The task> Nothing but the exact text of the entries should appear in your answer; pictures stay out.

Data records>
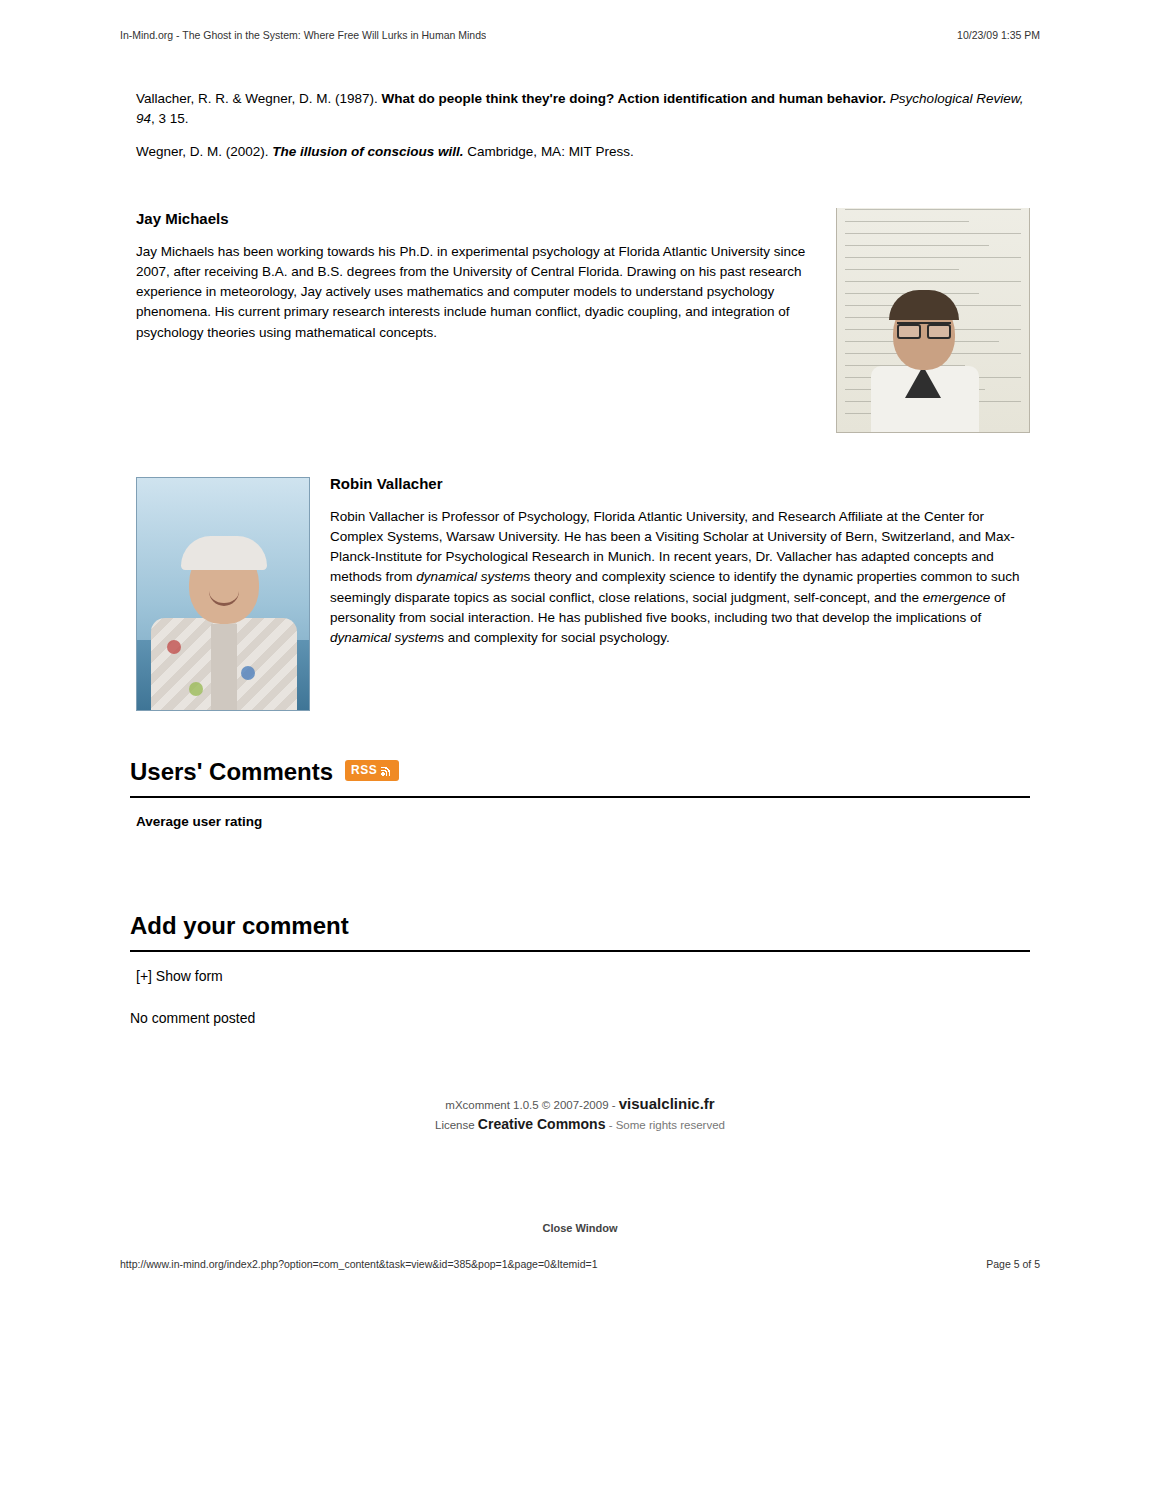In-Mind.org - The Ghost in the System: Where Free Will Lurks in Human Minds
10/23/09 1:35 PM
Vallacher, R. R. & Wegner, D. M. (1987). What do people think they're doing? Action identification and human behavior. Psychological Review, 94, 3 15.
Wegner, D. M. (2002). The illusion of conscious will. Cambridge, MA: MIT Press.
Jay Michaels
Jay Michaels has been working towards his Ph.D. in experimental psychology at Florida Atlantic University since 2007, after receiving B.A. and B.S. degrees from the University of Central Florida. Drawing on his past research experience in meteorology, Jay actively uses mathematics and computer models to understand psychology phenomena. His current primary research interests include human conflict, dyadic coupling, and integration of psychology theories using mathematical concepts.
Robin Vallacher
Robin Vallacher is Professor of Psychology, Florida Atlantic University, and Research Affiliate at the Center for Complex Systems, Warsaw University. He has been a Visiting Scholar at University of Bern, Switzerland, and Max-Planck-Institute for Psychological Research in Munich. In recent years, Dr. Vallacher has adapted concepts and methods from dynamical systems theory and complexity science to identify the dynamic properties common to such seemingly disparate topics as social conflict, close relations, social judgment, self-concept, and the emergence of personality from social interaction. He has published five books, including two that develop the implications of dynamical systems and complexity for social psychology.
Users' Comments RSS
Average user rating
Add your comment
[+] Show form
No comment posted
mXcomment 1.0.5 © 2007-2009 - visualclinic.fr
License Creative Commons - Some rights reserved
Close Window
http://www.in-mind.org/index2.php?option=com_content&task=view&id=385&pop=1&page=0&Itemid=1
Page 5 of 5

Your response>
In-Mind.org - The Ghost in the System: Where Free Will Lurks in Human Minds
10/23/09 1:35 PM
Vallacher, R. R. & Wegner, D. M. (1987). What do people think they're doing? Action identification and human behavior. Psychological Review, 94, 3 15.
Wegner, D. M. (2002). The illusion of conscious will. Cambridge, MA: MIT Press.
Jay Michaels
Jay Michaels has been working towards his Ph.D. in experimental psychology at Florida Atlantic University since 2007, after receiving B.A. and B.S. degrees from the University of Central Florida. Drawing on his past research experience in meteorology, Jay actively uses mathematics and computer models to understand psychology phenomena. His current primary research interests include human conflict, dyadic coupling, and integration of psychology theories using mathematical concepts.
Robin Vallacher
Robin Vallacher is Professor of Psychology, Florida Atlantic University, and Research Affiliate at the Center for Complex Systems, Warsaw University. He has been a Visiting Scholar at University of Bern, Switzerland, and Max-Planck-Institute for Psychological Research in Munich. In recent years, Dr. Vallacher has adapted concepts and methods from dynamical systems theory and complexity science to identify the dynamic properties common to such seemingly disparate topics as social conflict, close relations, social judgment, self-concept, and the emergence of personality from social interaction. He has published five books, including two that develop the implications of dynamical systems and complexity for social psychology.
Users' Comments RSS
Average user rating
Add your comment
[+] Show form
No comment posted
mXcomment 1.0.5 © 2007-2009 - visualclinic.fr
License Creative Commons - Some rights reserved
Close Window
http://www.in-mind.org/index2.php?option=com_content&task=view&id=385&pop=1&page=0&Itemid=1
Page 5 of 5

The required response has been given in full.